Materials and Methods
General sequence analyses and phylogeny
The structural organization of the T. vaginalis NlpC/P60 proteins was investigated with InterProScan [58]. The potential presence of N-terminal signal peptides for RER targeting was inferred with Phobius [59], SignalPv4.1 [60] and SPOCTOUS [61]. In order to compile an alignment of homologues, BlastP searches at the NCBI were performed against nr, RefSeq or Env_nr (Metagenomic proteins) and with one protein member of each of the two T. vaginalis NlpC/P60 clusters identified at EupathDB/TrichDB [29] (S1 Table, illustrated in Panel A). In addition, a more sensitive DELTA-Blast search against RefSeq was performed to identify potential homologues in eukaryotes other than T. vaginalis.

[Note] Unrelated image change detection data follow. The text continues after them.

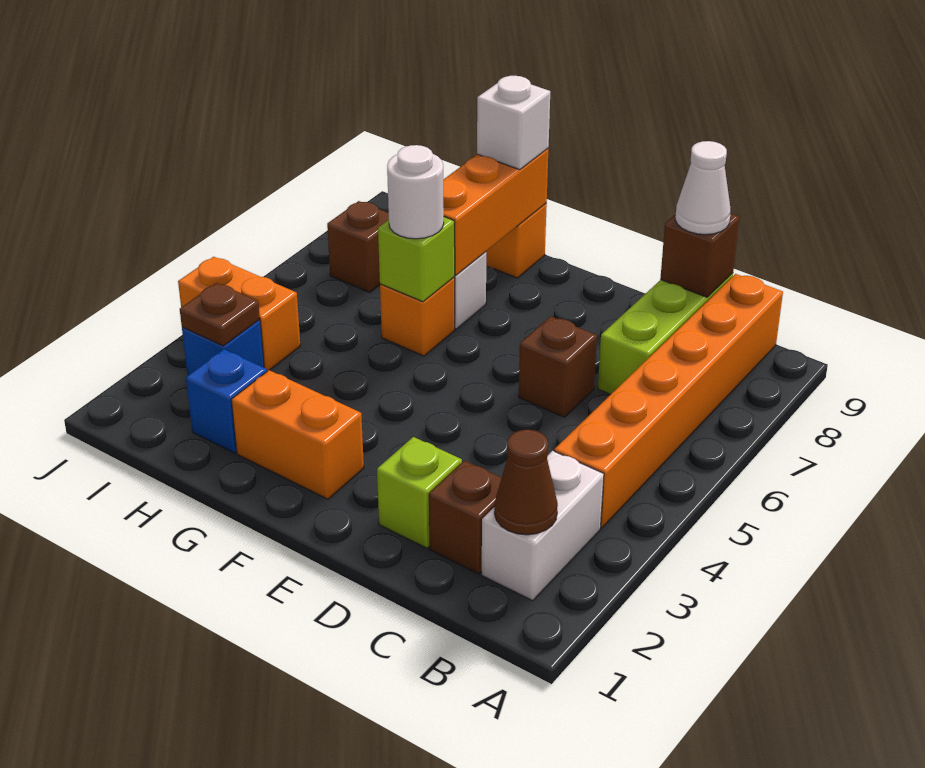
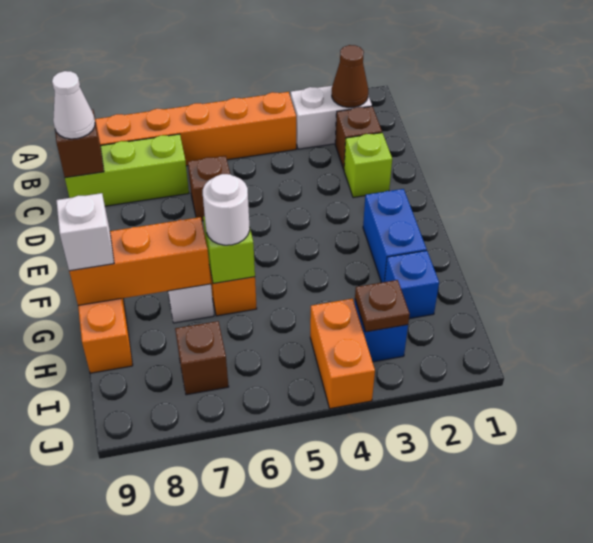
orange brick F2:G2 level 1 -> blue brick F2:G2 level 1

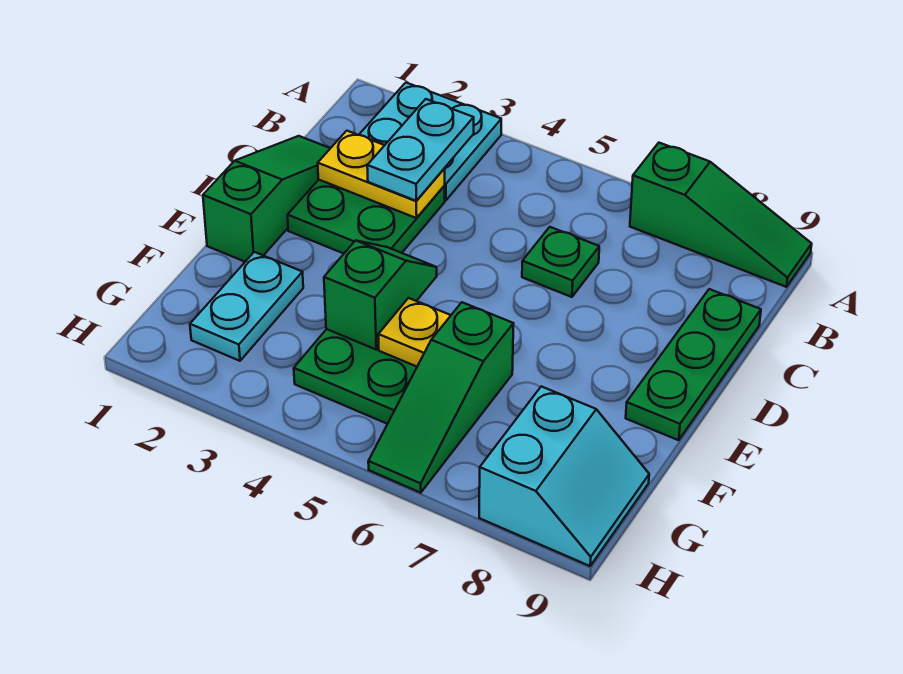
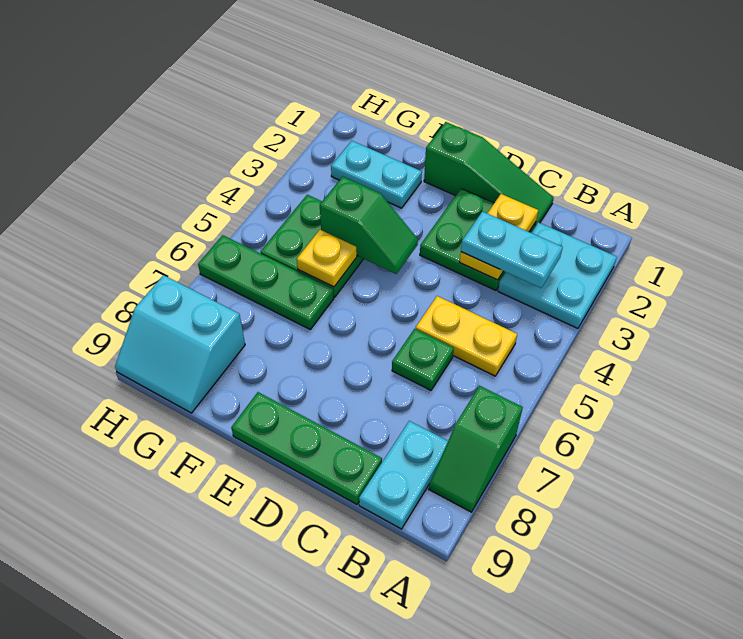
green slope A7:A9 level 1 top 7 -> green slope A7:A8 level 1 top 7
none -> yellow plate B5:C5 level 1
none -> cyan plate B8:B9 level 1
green slope F6:H6 level 1 top F -> green plate F6:H6 level 1

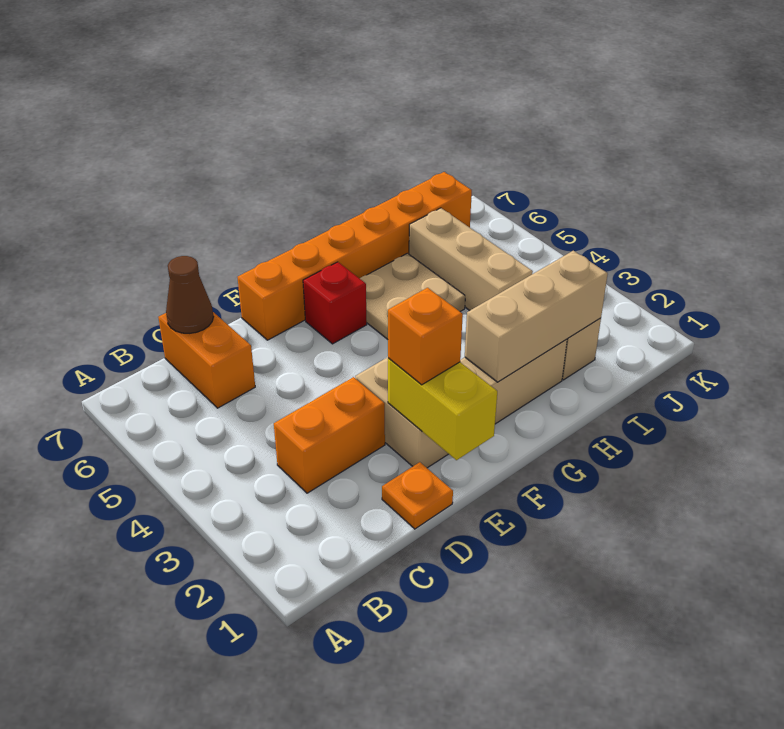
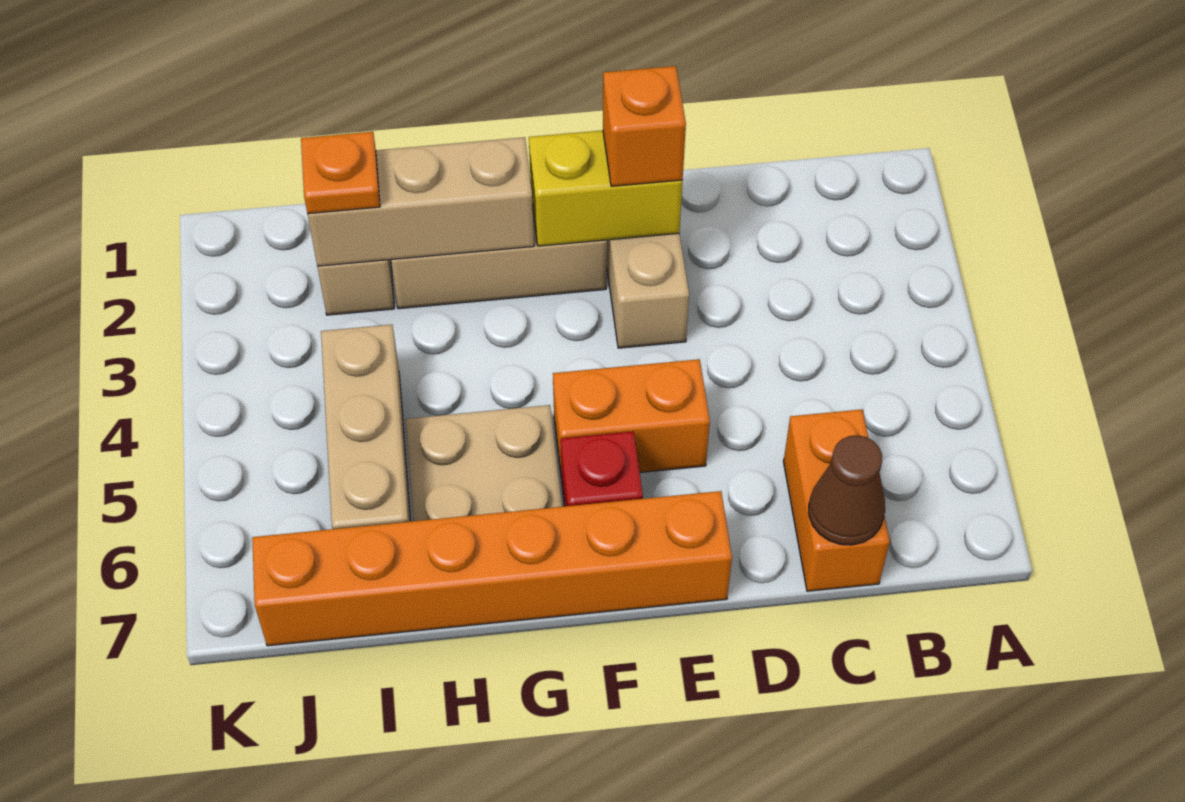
orange brick C3:D3 level 1 -> orange brick E5:F5 level 1
orange plate D1 level 1 -> orange plate I2 level 3
yellow brick E1:E2 level 2 -> yellow brick E2:F2 level 2

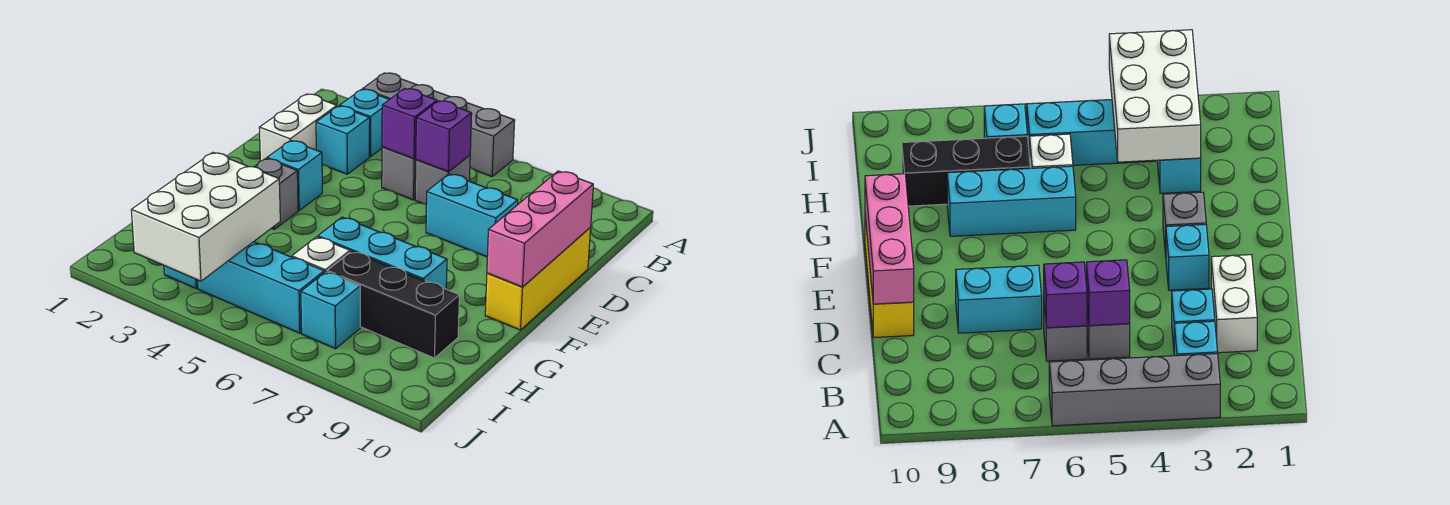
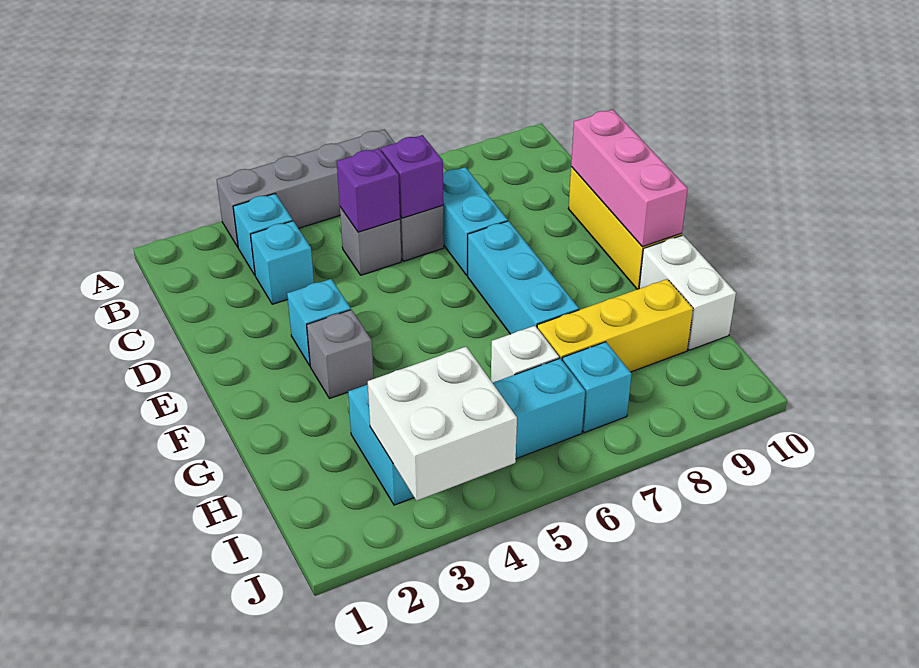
white brick C2:D2 level 1 -> white brick G10:H10 level 1
cyan brick D7:D8 level 1 -> cyan brick C7:D7 level 1
cyan brick G6:G8 level 1 -> cyan brick E7:G7 level 1
white brick H3:J4 level 2 -> white brick I3:J4 level 2
black brick H7:H9 level 1 -> yellow brick H7:H9 level 1

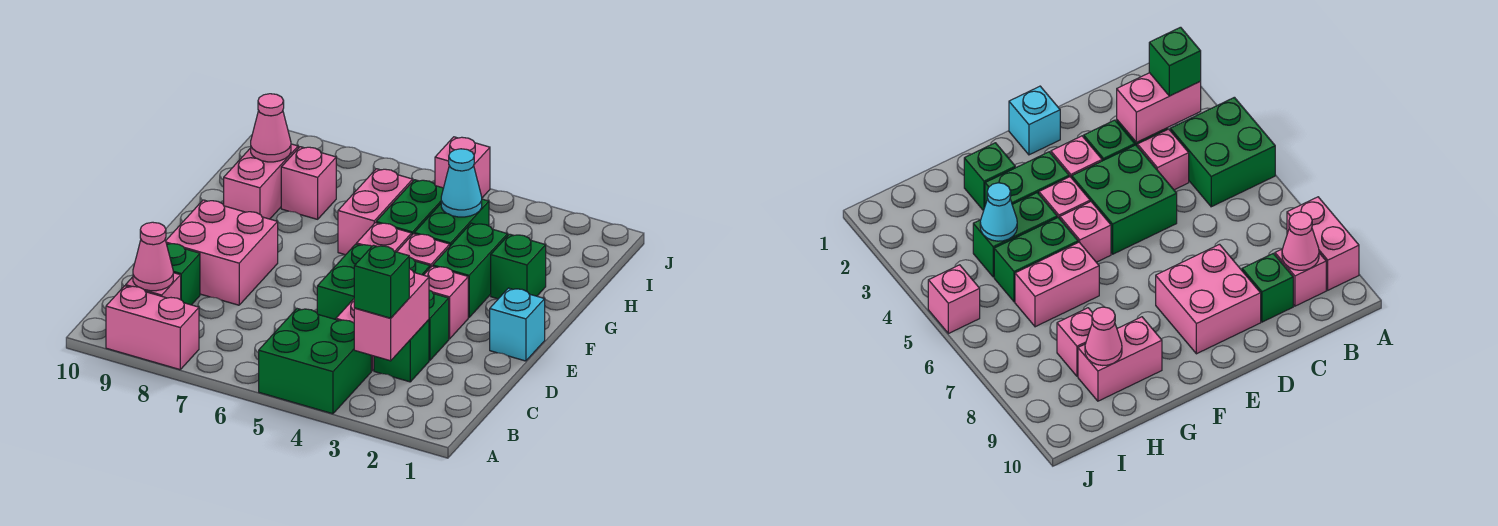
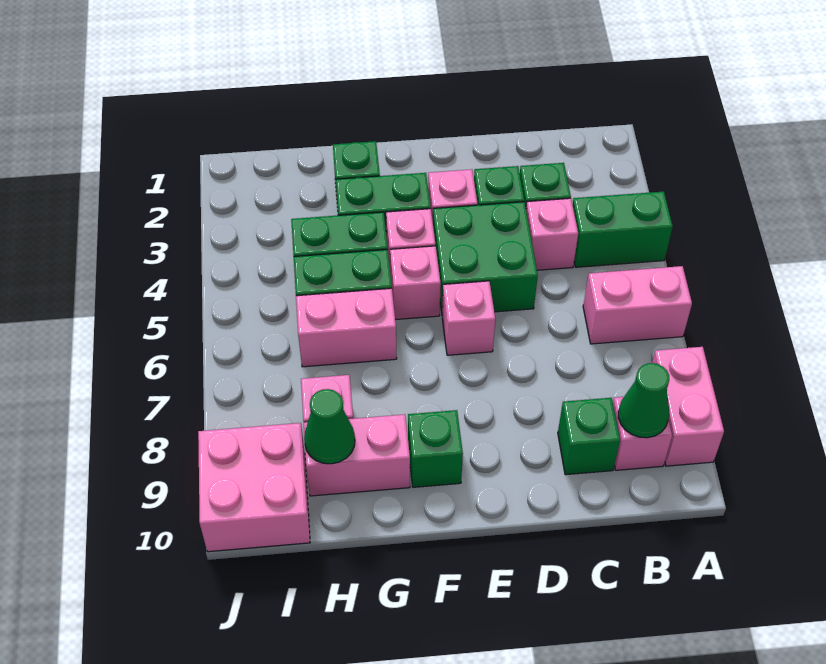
green brick A4:B5 level 1 -> green brick A4:B4 level 1
pink brick B3:C3 level 2 -> pink brick A6:B6 level 1
green brick B3 level 3 -> green brick F9 level 1
pink cone B9 level 2 -> green cone B9 level 2
pink brick D8:E9 level 1 -> pink brick I9:J10 level 1
cyan brick E1 level 1 -> none
cyan cone H4 level 2 -> none
pink cone H9 level 2 -> green cone H9 level 2
pink brick J5 level 1 -> pink brick E6 level 1

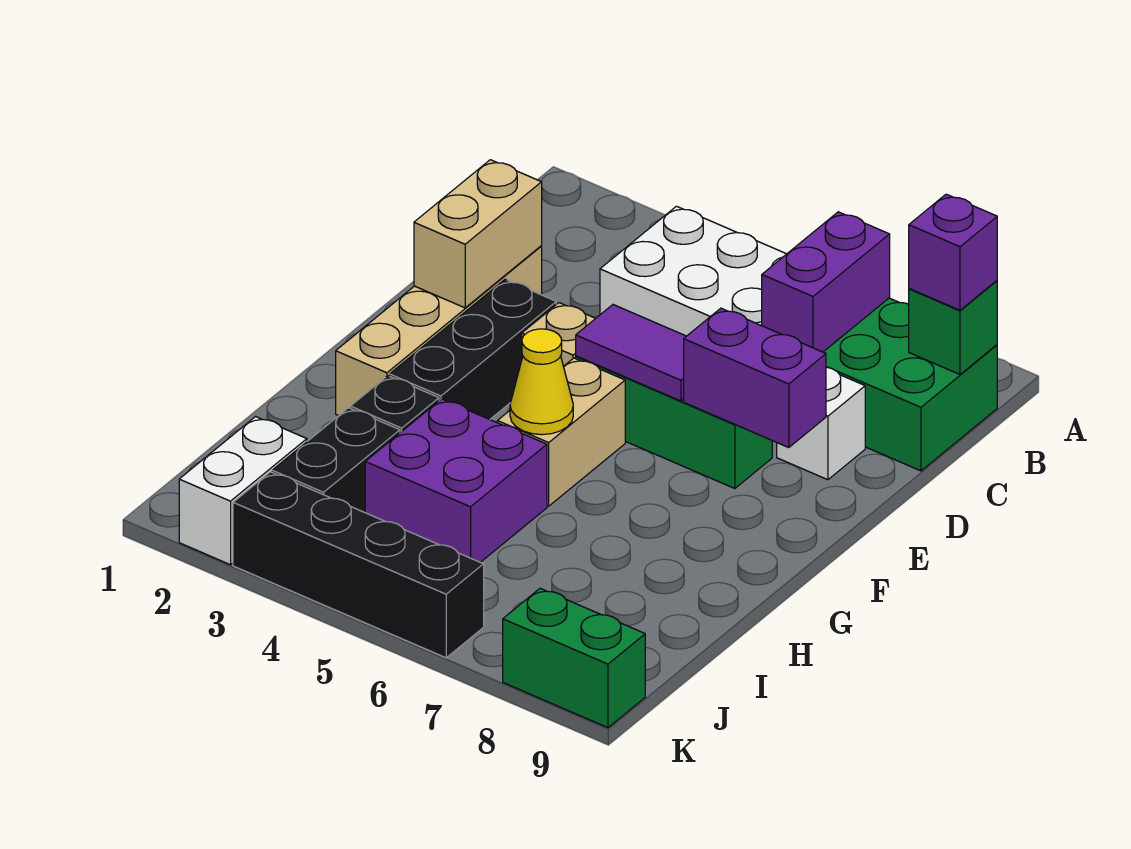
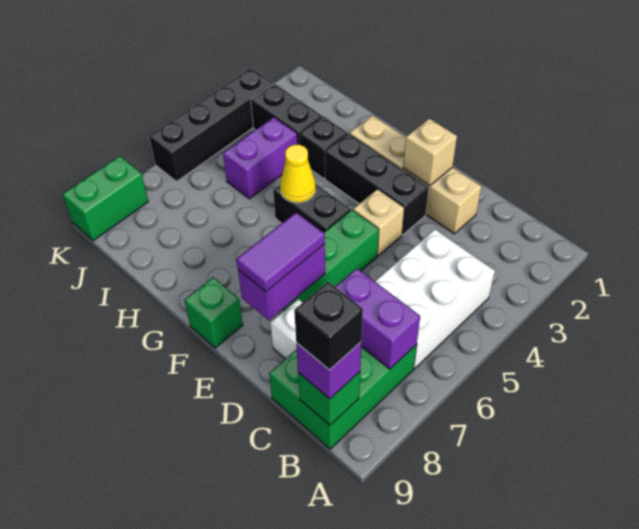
none -> black brick B9 level 4
tan brick D2:E2 level 2 -> tan brick E2 level 2
purple tile E5:E6 level 2 -> purple tile E7:E8 level 3
tan brick F5:G5 level 1 -> black brick F5:G5 level 1
none -> green brick F9 level 1
purple brick H4:I5 level 1 -> purple brick I4:I5 level 1
white brick J2:K2 level 1 -> none

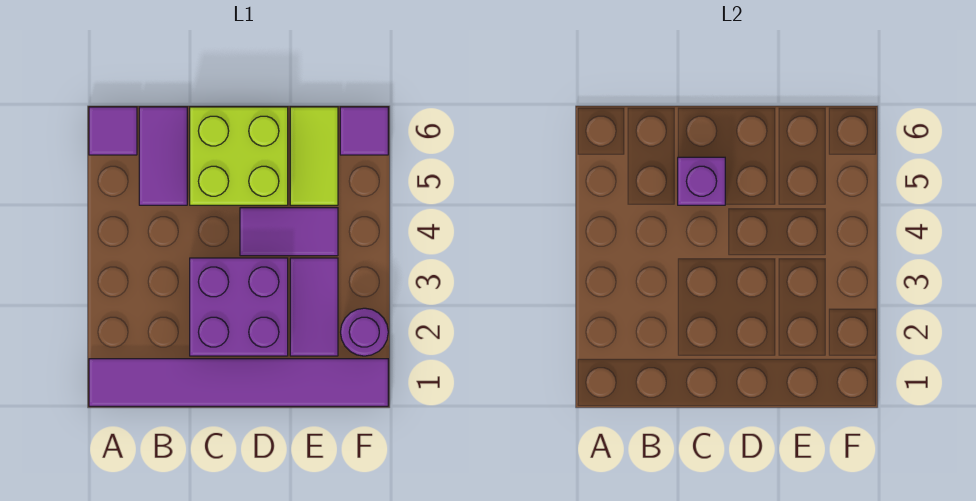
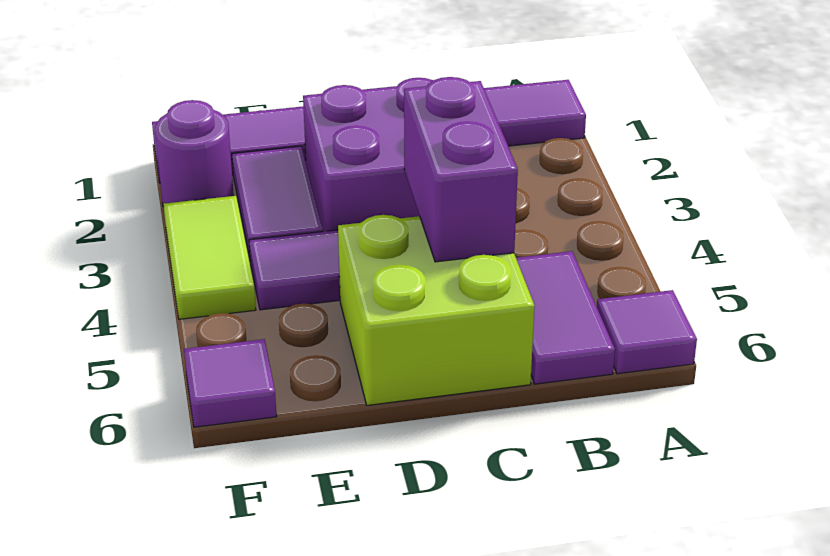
purple brick C5 level 2 -> purple brick C4:C5 level 2
lime tile E5:E6 level 1 -> lime tile F3:F4 level 1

To investigate the phylogenetic position of the nine T. vaginalis NlpC/P60 proteins, selections of top hits of the different BlastP searches were combined to generate an alignment maximising taxonomic representation. The alignment was trimmed with trimAl (option: gappyout) [62] to 104 residues to ensure that a conservative selection of well-aligned residues was used for the phylogenetic inference. The alignment was analysed with SMS [63] in order to establish the best fitting model based on single amino acid replacement matrices available within PhyML for the NlpC/P60 protein alignment, which was LG +G4 +I for both the Akaike information criterion (AIC) and Bayesian information criterion (BIC). Additional protein mixture evolutionary models were also considered (LG4X [64] and C20 model [65]) as they were shown to be more reliable in the context of alignments were sequences evolve at different rate and some aligned sites are saturated in relation to phylogenetic signal/noise. Unconstrained phylogenetic analyses were performed with either PhyML [66] within SEAVIEW v4.5.3 [67] or IQ-TREE [68,69] with either unique exchange rate matrix based models (LG+G4+I or LG+G4+I+F) or empirical protein mixture models (LG4X+R+F or C20+R). Constrained analyses forcing specific relationships including (i) all nine TvNlpC/P60 entries being monophyletic or TvNlpC/P60 being monophyletic with either (ii) two fungal (Aspergillus and Metarhizium), (iii) the amoeba (Acanthamoeba) or (iv) the parasitic worm (Trichuris trichura) sequences were performed with IQ-TREE, as were Approximate Unbiased (AU) tree topology tests that is currently the most appropriate test for comparing multiple trees [70]. The maximum likelihood tree (model LG+G4+I) was edited using iTOL [71] to generate Figure 1B.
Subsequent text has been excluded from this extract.